» Lista de tarefas
[A] Liste todas as citações de Elizabeth que o texto fornecido reproduz entre aspas. Não inclua títulos de obras.
[B] Prossiga com o texto fornecido a partir da última frase apresentada.

» Texto fornecido
########################################
Já por essa época, março de 1951, tinha esquecido os planos de retornar a Santos para tomar o navio mercante que a levaria aos países hispânicos. No dia do seu aniversário, 9 de fevereiro, ganha de uma vizinha desconhecida o sonho da sua vida, um tucano. Não é de se admirar que dias depois escreva: “nesta terra os desejos se realizam tão depressa que a gente chega a quase ter medo de desejar alguma coisa”.
Também já tinha passado dias em Petrópolis. Numa casa onde, diz em carta, “umas nuvens despencam das montanhas igualzinho a cachoeiras em câmara lenta”. Ou como está no poema “Questões de viagem” e na tradução de Paulo Henriques Britto: “e são tantas as nuvens a pressionar os cumes das montanhas / que elas transbordam encosta abaixo, em câmara lenta / virando cachoeiras diante dos nossos olhos”. Elizabeth sente-se em outro mundo e em casa. Afeiçoada às quatro estações do ano, confessa: “meu sangue anglo-saxão aos poucos está se desligando do ciclo das estações, e estou perfeitamente disposta a viver na mais total confusão quanto a estações, frutas, línguas, geografia, tudo”.
########################################
» Informações
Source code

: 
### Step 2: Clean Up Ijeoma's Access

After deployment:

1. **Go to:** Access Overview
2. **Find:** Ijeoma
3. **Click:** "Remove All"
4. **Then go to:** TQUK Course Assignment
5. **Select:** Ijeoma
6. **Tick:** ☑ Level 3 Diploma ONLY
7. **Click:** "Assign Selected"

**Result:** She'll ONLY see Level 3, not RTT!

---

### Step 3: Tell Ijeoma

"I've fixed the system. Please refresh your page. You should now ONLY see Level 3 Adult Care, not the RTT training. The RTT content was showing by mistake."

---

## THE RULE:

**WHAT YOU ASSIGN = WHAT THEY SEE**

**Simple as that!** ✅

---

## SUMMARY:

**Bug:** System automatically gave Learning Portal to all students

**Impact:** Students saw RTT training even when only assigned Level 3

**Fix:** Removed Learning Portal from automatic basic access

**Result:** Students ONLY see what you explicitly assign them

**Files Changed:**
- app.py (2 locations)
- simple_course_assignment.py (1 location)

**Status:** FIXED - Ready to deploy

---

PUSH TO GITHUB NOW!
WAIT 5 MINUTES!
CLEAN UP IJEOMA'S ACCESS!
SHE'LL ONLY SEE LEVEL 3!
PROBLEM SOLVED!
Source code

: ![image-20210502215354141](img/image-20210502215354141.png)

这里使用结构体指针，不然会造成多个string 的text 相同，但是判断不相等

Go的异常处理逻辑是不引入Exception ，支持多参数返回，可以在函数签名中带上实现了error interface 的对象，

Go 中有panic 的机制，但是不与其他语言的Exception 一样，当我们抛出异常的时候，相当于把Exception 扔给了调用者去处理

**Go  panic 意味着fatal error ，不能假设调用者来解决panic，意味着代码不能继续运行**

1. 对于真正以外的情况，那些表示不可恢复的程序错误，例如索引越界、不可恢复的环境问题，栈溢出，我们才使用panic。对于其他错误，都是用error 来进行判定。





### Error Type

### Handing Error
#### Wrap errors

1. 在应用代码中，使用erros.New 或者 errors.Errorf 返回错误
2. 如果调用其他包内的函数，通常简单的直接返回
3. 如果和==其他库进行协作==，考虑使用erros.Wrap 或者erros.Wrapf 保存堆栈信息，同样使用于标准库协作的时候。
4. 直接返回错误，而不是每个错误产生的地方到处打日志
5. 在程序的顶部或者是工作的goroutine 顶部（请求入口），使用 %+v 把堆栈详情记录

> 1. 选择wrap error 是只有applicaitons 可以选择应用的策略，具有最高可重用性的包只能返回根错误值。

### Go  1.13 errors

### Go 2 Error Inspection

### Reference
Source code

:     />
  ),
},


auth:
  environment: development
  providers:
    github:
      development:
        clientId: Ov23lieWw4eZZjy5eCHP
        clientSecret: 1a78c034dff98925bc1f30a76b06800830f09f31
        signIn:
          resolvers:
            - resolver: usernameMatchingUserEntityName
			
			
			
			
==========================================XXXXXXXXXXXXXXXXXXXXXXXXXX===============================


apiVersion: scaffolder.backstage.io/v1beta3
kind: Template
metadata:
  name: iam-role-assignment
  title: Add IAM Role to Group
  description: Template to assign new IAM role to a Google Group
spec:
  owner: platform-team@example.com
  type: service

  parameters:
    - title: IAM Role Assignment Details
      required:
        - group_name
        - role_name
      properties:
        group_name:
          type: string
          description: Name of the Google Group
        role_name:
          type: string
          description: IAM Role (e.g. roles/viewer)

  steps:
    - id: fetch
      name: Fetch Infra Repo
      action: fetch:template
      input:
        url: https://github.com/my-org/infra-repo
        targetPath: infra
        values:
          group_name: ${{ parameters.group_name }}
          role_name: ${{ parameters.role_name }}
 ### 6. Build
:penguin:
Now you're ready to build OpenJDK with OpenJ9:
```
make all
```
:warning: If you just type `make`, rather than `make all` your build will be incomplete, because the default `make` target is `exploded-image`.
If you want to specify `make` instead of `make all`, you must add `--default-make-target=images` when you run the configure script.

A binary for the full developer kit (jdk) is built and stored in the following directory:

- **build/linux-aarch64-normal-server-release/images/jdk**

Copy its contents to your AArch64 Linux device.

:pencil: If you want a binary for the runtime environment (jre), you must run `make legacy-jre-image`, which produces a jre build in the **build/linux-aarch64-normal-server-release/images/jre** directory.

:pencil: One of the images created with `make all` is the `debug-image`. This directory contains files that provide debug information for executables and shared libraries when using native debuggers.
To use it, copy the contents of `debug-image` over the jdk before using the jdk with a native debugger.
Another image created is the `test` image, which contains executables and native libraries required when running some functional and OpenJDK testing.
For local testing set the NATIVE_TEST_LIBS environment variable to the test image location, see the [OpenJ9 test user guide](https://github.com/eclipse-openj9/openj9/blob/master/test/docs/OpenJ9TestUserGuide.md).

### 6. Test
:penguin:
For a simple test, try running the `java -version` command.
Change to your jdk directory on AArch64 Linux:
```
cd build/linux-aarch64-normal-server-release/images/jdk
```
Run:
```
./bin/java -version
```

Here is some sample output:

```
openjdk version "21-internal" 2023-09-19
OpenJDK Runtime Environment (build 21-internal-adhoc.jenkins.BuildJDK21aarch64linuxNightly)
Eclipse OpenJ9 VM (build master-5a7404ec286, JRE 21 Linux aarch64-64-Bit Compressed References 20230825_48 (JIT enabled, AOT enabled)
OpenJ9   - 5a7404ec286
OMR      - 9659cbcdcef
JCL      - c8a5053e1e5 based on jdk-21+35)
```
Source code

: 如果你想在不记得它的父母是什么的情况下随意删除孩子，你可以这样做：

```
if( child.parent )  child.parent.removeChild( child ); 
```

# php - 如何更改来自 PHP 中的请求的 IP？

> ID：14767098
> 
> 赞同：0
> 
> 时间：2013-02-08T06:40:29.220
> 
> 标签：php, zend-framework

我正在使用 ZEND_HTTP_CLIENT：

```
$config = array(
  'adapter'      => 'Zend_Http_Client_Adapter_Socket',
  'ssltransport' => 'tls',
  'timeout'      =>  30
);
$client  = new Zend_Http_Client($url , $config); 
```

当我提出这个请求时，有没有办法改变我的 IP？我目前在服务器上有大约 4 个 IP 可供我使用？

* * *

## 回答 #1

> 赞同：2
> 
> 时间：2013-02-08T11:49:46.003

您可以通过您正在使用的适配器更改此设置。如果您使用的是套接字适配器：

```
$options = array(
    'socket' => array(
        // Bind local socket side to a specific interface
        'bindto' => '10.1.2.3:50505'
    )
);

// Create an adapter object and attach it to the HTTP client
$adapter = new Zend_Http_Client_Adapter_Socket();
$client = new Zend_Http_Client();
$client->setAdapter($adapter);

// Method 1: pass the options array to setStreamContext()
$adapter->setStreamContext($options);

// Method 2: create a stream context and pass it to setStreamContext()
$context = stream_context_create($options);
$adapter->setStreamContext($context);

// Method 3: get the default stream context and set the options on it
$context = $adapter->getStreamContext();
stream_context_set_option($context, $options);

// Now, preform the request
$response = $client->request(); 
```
########################################
» Resultados por tarefa
[A]
1. "nesta terra os desejos se realizam tão depressa que a gente chega a quase ter medo de desejar alguma coisa"
2. "umas nuvens despencam das montanhas igualzinho a cachoeiras em câmara lenta"
3. "e são tantas as nuvens a pressionar os cumes das montanhas / que elas transbordam encosta abaixo, em câmara lenta / virando cachoeiras diante dos nossos olhos"
4. "meu sangue anglo-saxão aos poucos está se desligando do ciclo das estações, e estou perfeitamente disposta a viver na mais total confusão quanto a estações, frutas, línguas, geografia, tudo"

[B]
A turista esquece a bagunça brasileira e admite a confusão petropolitana. Abandona o porto, o navio e corta ao meio o roteiro da viagem primitiva. Adentra território brasileiro, interessa-se pelo livro de Helena Morley, Minha vida de menina, e quer traduzi-lo ao inglês. A turista transforma-se em “imigrante”. Escreve: “Apesar de estarem corretas todas as teorias a respeito de escapismo, exílio, etc., e da situação terrível do Brasil, estou cada vez mais gostando de viver aqui”.
Por dezessete anos viverá no nosso país.
No dia 12 de outubro de 1952, em carta a Kit e Ilse Barker, surge a frase mágica que também ajuda a explicar a metamorfose final de Elizabeth: “É engraçado — eu venho para o Brasil e começo a me lembrar de tudo o que aconteceu na Nova Escócia — pelo visto, a geografia ainda é mais misteriosa do que a gente pensa”.
Nesse clima é que Elizabeth abandona temporariamente a poesia e se entrega ao que chama de sua prosa poética. Escreve contos admiráveis. Um deles, “Na aldeia”, hoje no livro Esforços do afeto foi publicado pela Companhia das Letras. Como a própria autora confessa, naquele conto, escrito no Brasil, estão descritas as suas experiências de menina numa aldeia da Nova Escócia.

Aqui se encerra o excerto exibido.